• The task:
What's needed: every entry, printed exactly, minus the images.

(Beginning of Data section)

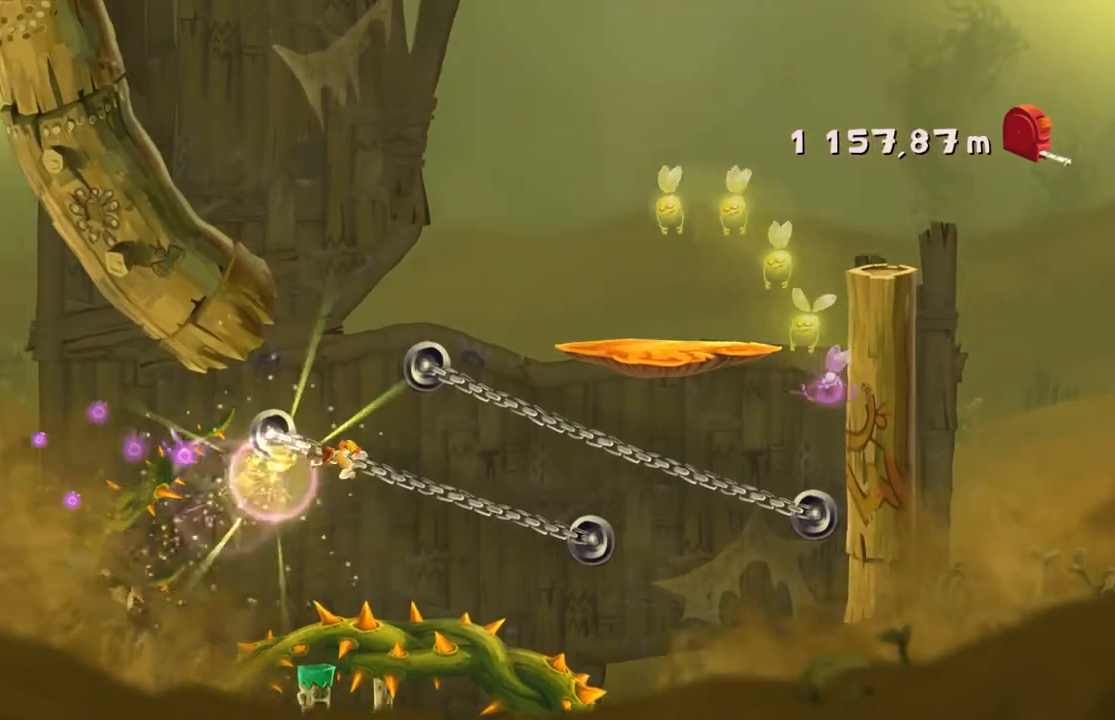
Gameplay with a controller (Xbox layout); each line is a JSON object with the inputs held at the frame after it. "events" lists button and stick changes between this image and that frame as [ms after this image, input, new state], when the widget could be followed in between. Not read: L3 R2 R3 right_stick.
{"buttons": [], "left_stick": "right", "events": [[300, "left_stick", "right"]]}
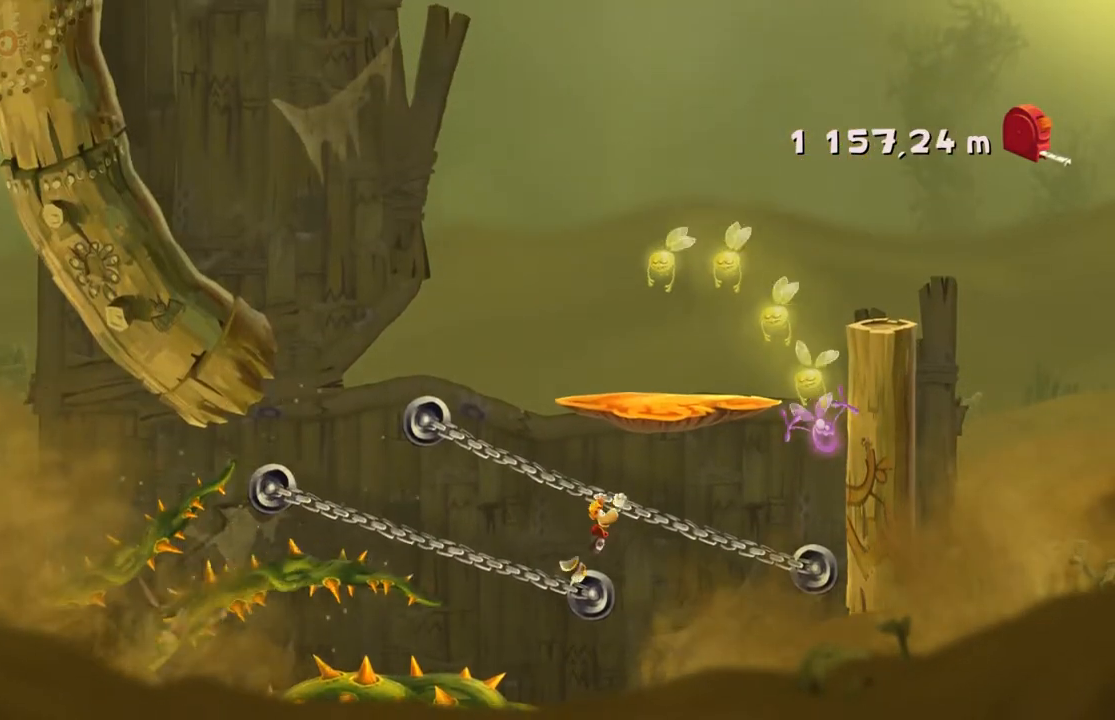
{"buttons": [], "left_stick": "right", "events": []}
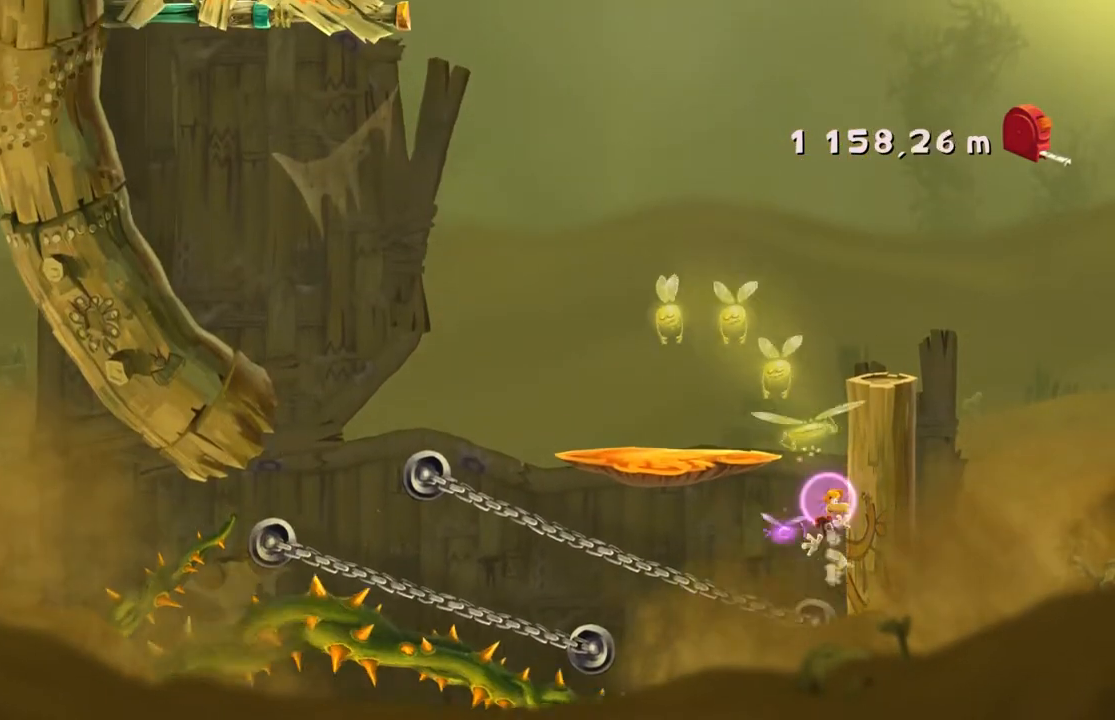
{"buttons": [], "left_stick": "center", "events": [[33, "left_stick", "center"]]}
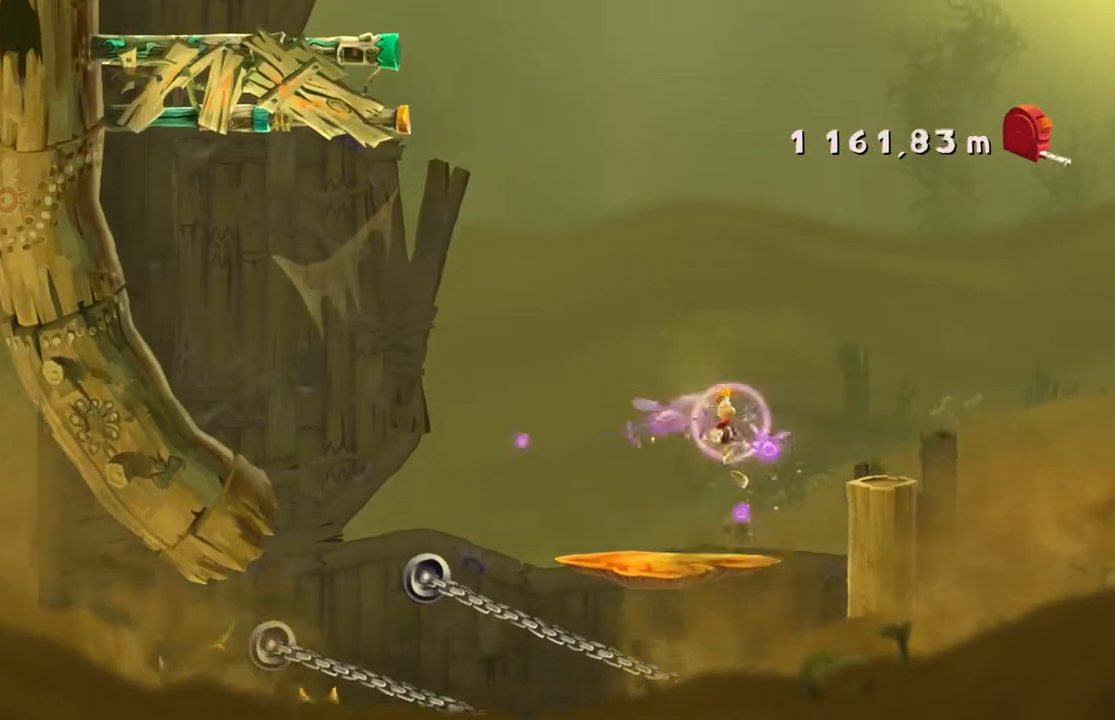
{"buttons": [], "left_stick": "center", "events": []}
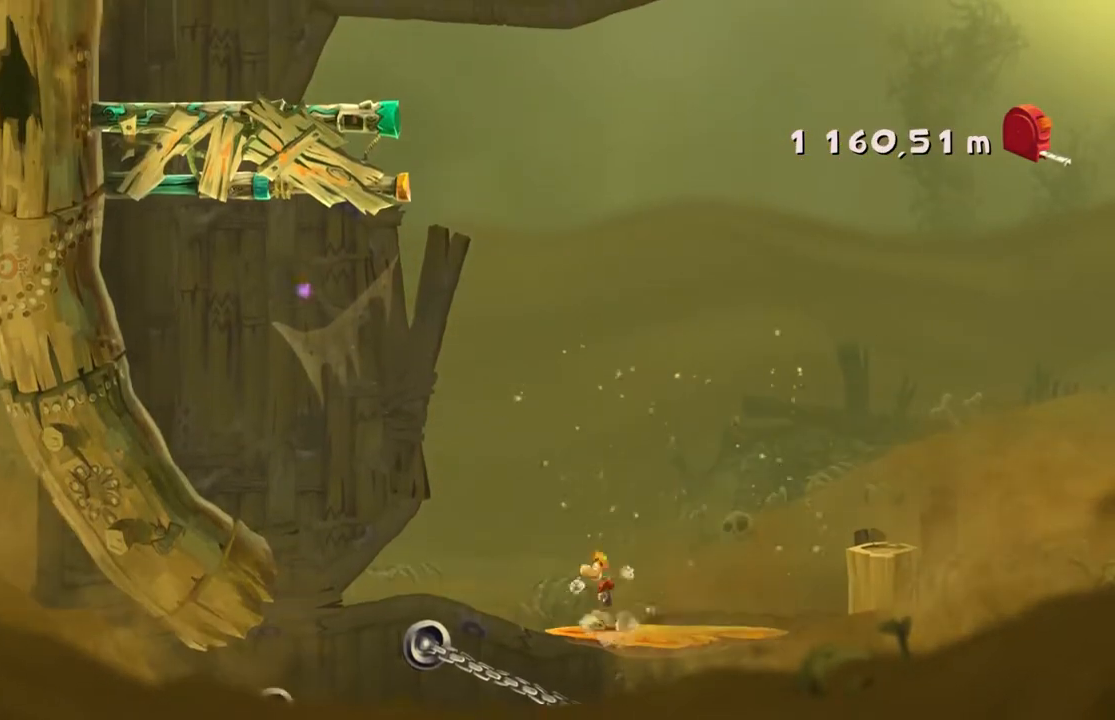
{"buttons": [], "left_stick": "center", "events": []}
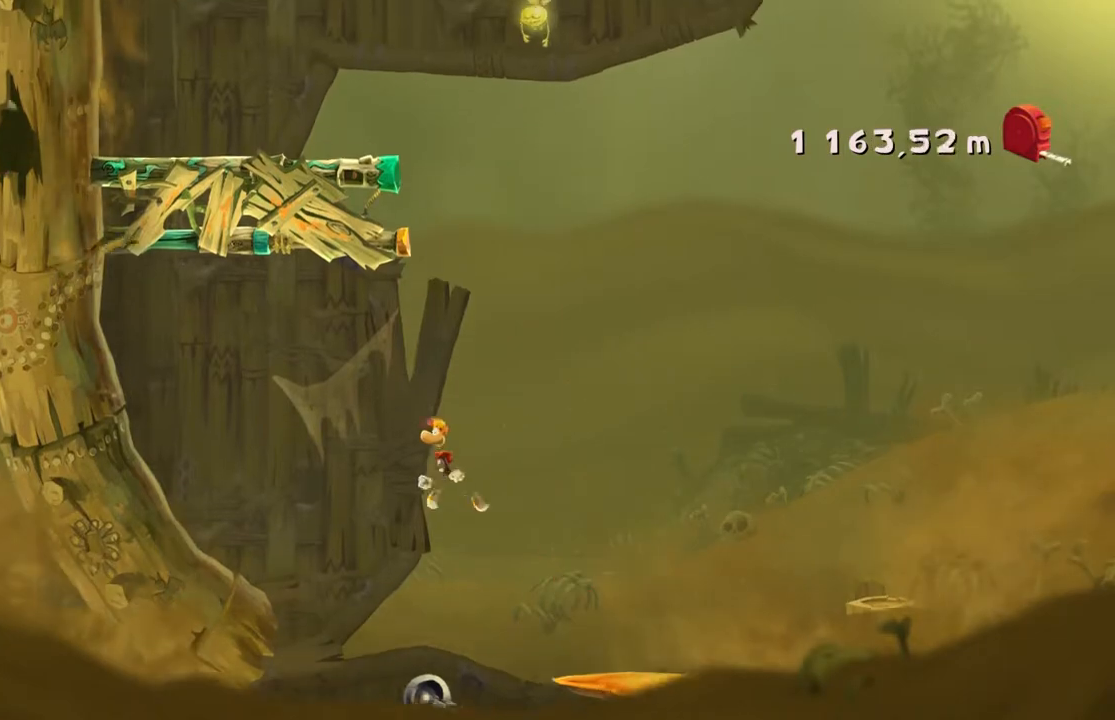
{"buttons": [], "left_stick": "center", "events": []}
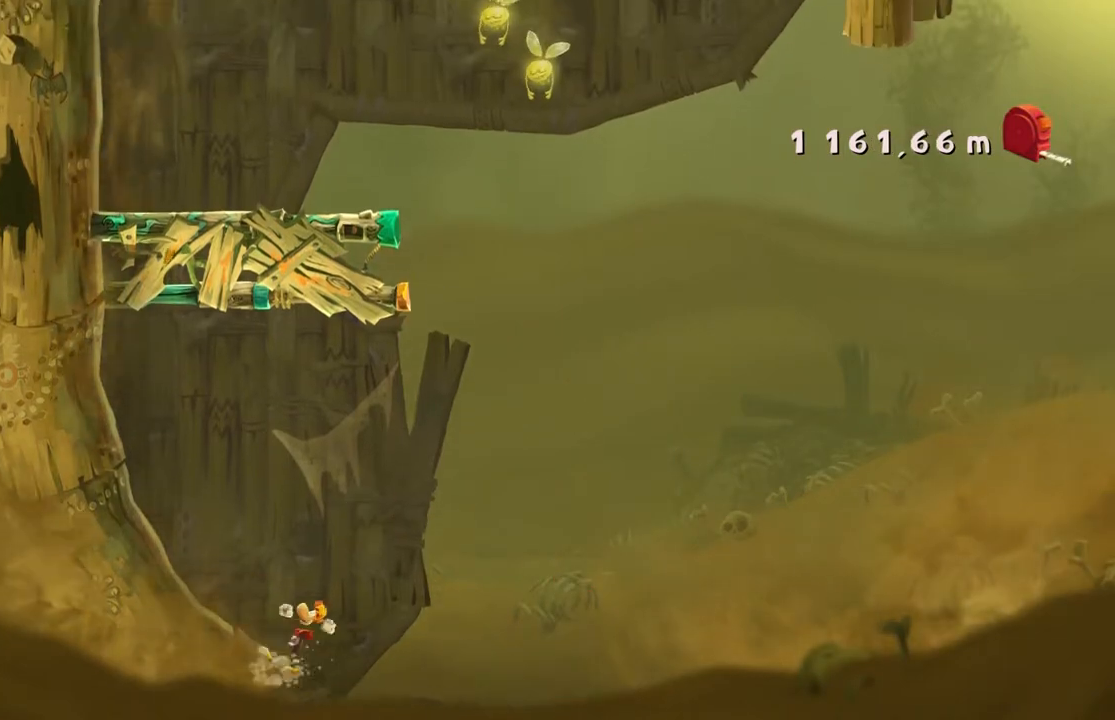
{"buttons": [], "left_stick": "center", "events": []}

(End of Data section)

• Solution:
Gameplay with a controller (Xbox layout); each line is a JSON object with the inputs held at the frame after it. "events" lists button and stick changes between this image and that frame as [ms after this image, input, new state], when the widget could be followed in between. Not read: L3 R2 R3 right_stick.
{"buttons": [], "left_stick": "right", "events": [[300, "left_stick", "right"]]}
{"buttons": [], "left_stick": "right", "events": []}
{"buttons": [], "left_stick": "center", "events": [[33, "left_stick", "center"]]}
{"buttons": [], "left_stick": "center", "events": []}
{"buttons": [], "left_stick": "center", "events": []}
{"buttons": [], "left_stick": "center", "events": []}
{"buttons": [], "left_stick": "center", "events": []}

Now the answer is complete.